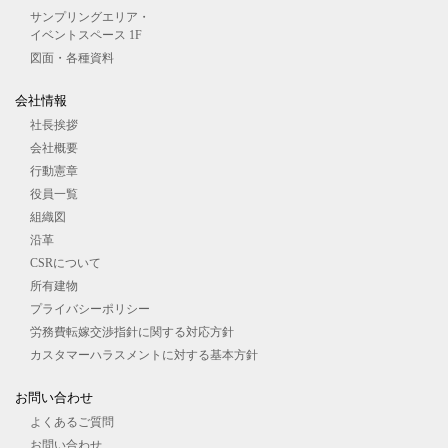
サンプリングエリア・
イベントスペース 1F
図⾯・各種資料
会社情報
社長挨拶
会社概要
行動憲章
役員一覧
組織図
沿革
CSRについて
所有建物
プライバシーポリシー
労務費転嫁交渉指針に関する対応方針
カスタマーハラスメントに対する基本方針
お問い合わせ
よくあるご質問
お問い合わせ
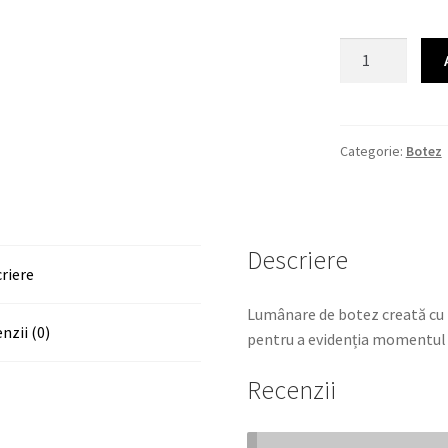
Cantitate
Lumânare
de
botez
Categorie:
Botez
Descriere
riere
Lumânare de botez creată cu f
nzii (0)
pentru a evidenția momentul 
Recenzii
────
*Requirement*
Each line above that contains "Lumânare" counts once; report the total of such lines and nothing more.

*Answer area*
2